A MAN from Redditch has spoken about living with HIV in the wake of a survey which found over half of millennials would shun a friend if they learned they had the virus.

Tom Hayes, 34, was diagnosed with HIV eight years ago after his boyfriend of the time cheated on him.

He said he still gets offensive messages through social media.

People with HIV still face stigma on a daily basis," he said.

"There’s still a lack of education and until I was diagnosed, I’d never heard of HIV.”

His comments come in the wake of research which found as many as 22 per cent of people aged 24 to 34 would no longer be friends with someone with HIV – and a further 32 per cent would distance themselves.

And 40 per cent of those questioned thought people got HIV through irresponsible behaviour or a promiscuous sex life.

Roland Chesters, from disability development consultancy Luminate, commissioned a survey of over 2,000 people in the UK to gauge current perceptions around the disease.

The report also revealed this age group was also least worried about catching HIV - and campaigners fear a lack of awareness is putting young people at risk of infection.

Tom is engaged to be married to his partner, Jimmy Isaacs, and the couple regularly share their experiences on social media to tackle the stigma surrounding the condition.

Tom, an ambassador for the charity Saving Lives, said life goes on with HIV.
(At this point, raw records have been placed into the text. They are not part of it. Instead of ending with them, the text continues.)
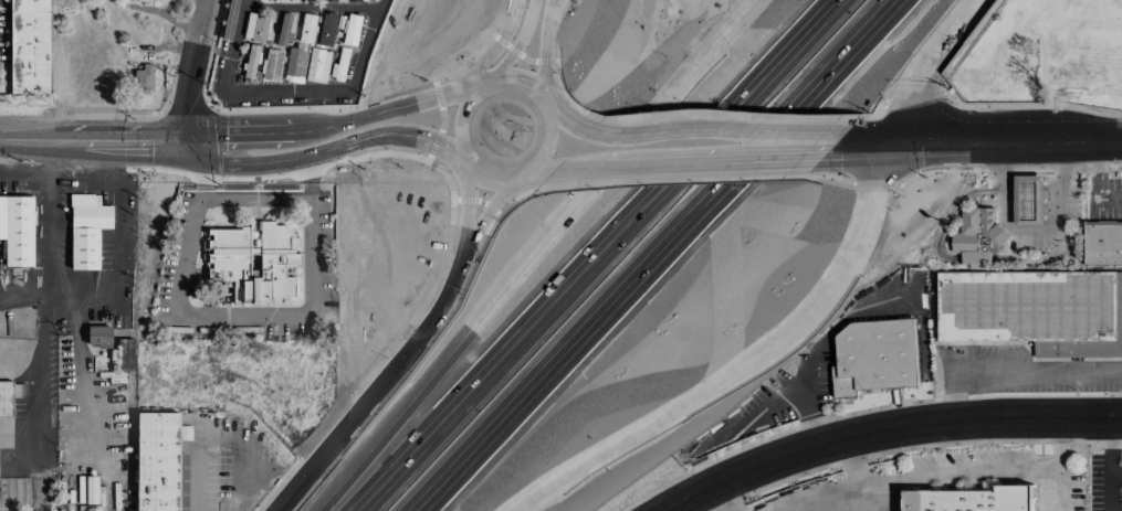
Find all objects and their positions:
building: (294, 0)
building: (312, 0)
building: (362, 0)
road: (242, 1)
road: (378, 6)
road: (945, 25)
building: (255, 29)
building: (306, 29)
building: (348, 29)
building: (284, 31)
building: (326, 31)
building: (29, 47)
road: (507, 49)
road: (537, 52)
building: (250, 62)
building: (294, 64)
road: (192, 66)
building: (271, 66)
building: (317, 66)
building: (340, 67)
building: (143, 80)
road: (351, 90)
road: (905, 95)
road: (461, 113)
road: (330, 126)
road: (1004, 128)
road: (94, 132)
road: (605, 137)
road: (190, 140)
road: (863, 140)
road: (750, 145)
road: (118, 146)
road: (339, 150)
road: (1004, 151)
road: (197, 155)
road: (101, 160)
road: (595, 163)
road: (200, 181)
road: (253, 197)
building: (1028, 200)
building: (86, 230)
building: (17, 231)
building: (979, 237)
building: (1103, 242)
road: (527, 253)
road: (651, 254)
road: (596, 255)
road: (840, 261)
building: (252, 262)
road: (465, 270)
road: (78, 304)
road: (256, 312)
building: (1033, 312)
building: (98, 337)
building: (125, 355)
building: (875, 357)
road: (1038, 371)
road: (81, 378)
road: (38, 383)
road: (955, 397)
building: (5, 399)
road: (339, 428)
road: (887, 430)
road: (630, 432)
building: (184, 434)
building: (157, 463)
road: (996, 465)
road: (1110, 465)
road: (1064, 466)
parking lot: (1007, 467)
road: (1116, 475)
building: (90, 490)
building: (973, 499)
“I’m happy, I’m undetectable and uninfectious,” he said.

Jimmy said: “I had been living in ignorance of HIV until a friend was diagnosed. Some of his friends vanished overnight when they found out he had HIV because they thought it was somehow his fault.

“A lot of people are scared to disclose their status because they fear being cut off from friends.

“When I learned I had HIV I was told ‘once you tell someone, you can’t un-tell them’. But I knew almost immediately that I wanted something good to come from it and to dispel the stigma.”

Jimmy added: “When I was growing up, we weren’t taught about the risks of catching HIV.

“The last national campaign was around 30 years ago and there has been no public information follow-up since then.

“I’ve basically educated myself but wish I’d have known about it earlier.”

The couple are encouraging people to get tested regularly as early diagnosis improves the odds of living a long and healthy life and stopping the infection being passed on.